The sources said that the PPP dissidents — who initially formed PPP-Patriots and later joined the PML — also opposed such a deal because they would have no political future in case of a power-sharing arrangement between the People’s Party and President Musharraf.
NAWAZ FACTOR: Muslim League leaders, the sources claimed, were also betting on the PML-N to strike a seat adjustment deal with the former to defeat the PPP in the upcoming polls in Punjab. They contended that Saudi Arabia had eased restrictions on Mian Nawaz Sharif after a nod from Islamabad and the League’s leadership support for Mr Sharif’s return to the country after Eid.
A PML source said that both the president’s camp and Ms Bhutto were trying to outsmart each other as they were unable to cancel out the influence of mutual ‘guarantors’ in the political arena.
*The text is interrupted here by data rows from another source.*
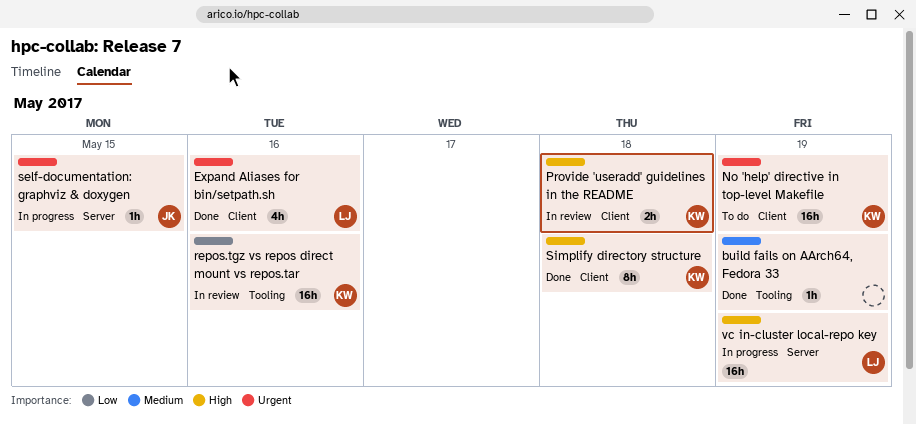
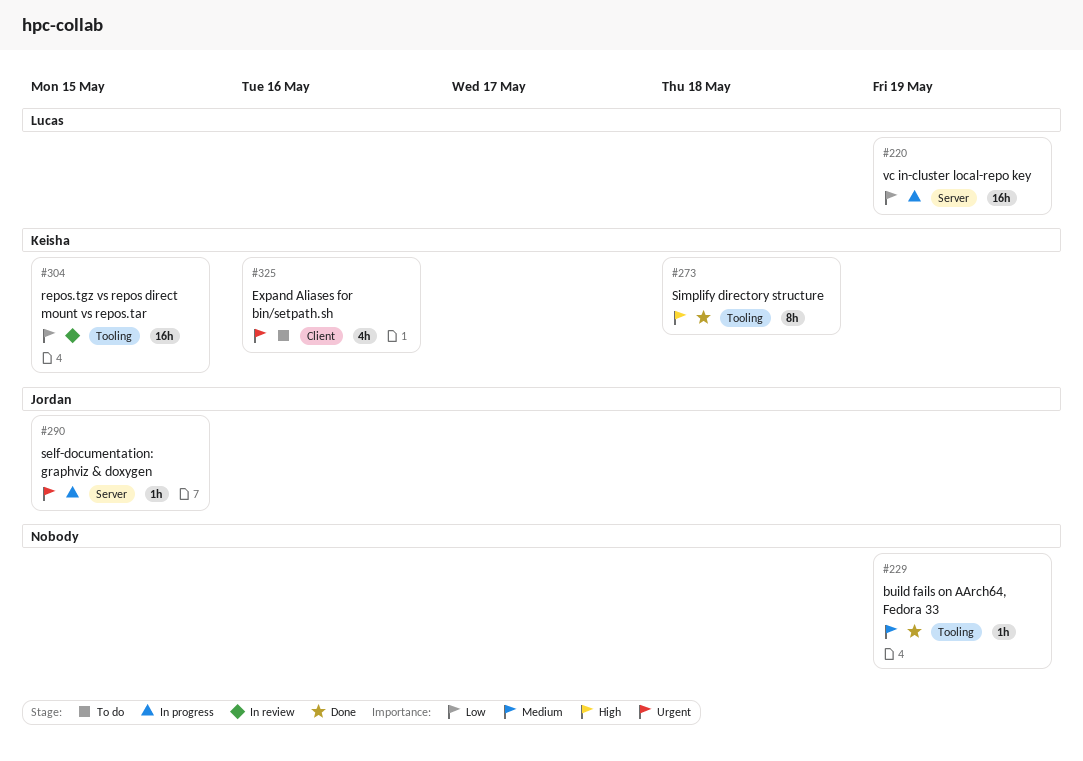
Expand Aliases for bin/setpath.sh, status: Done -> To do
Expand Aliases for bin/setpath.sh, owner: Lucas -> Keisha
No 'help' directive in top-level Makefile: present -> none
Provide 'useradd' guidelines in the README: present -> none
repos.tgz vs repos direct mount vs repos.tar, due: May 16 -> May 15
Simplify directory structure, label: Client -> Tooling
vc in-cluster local-repo key, priority: High -> Low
In the first phase of the political game, the source said, the government engaged the PPP as a result of which Makhdoom Amin Fahim entered the presidential race to give the process a much-needed legitimacy and even if he withdrew his papers at the last moment, he would scarcely be able to reject the whole process.
Many senior PPP leaders, they said, were sceptical about the possibility of a deal with Gen Musharraf and that, too, with the active support of the United States because in their view, it would cost the party its credentials.
They think that the next elections will be contested on the back of pro- and anti-American sentiments.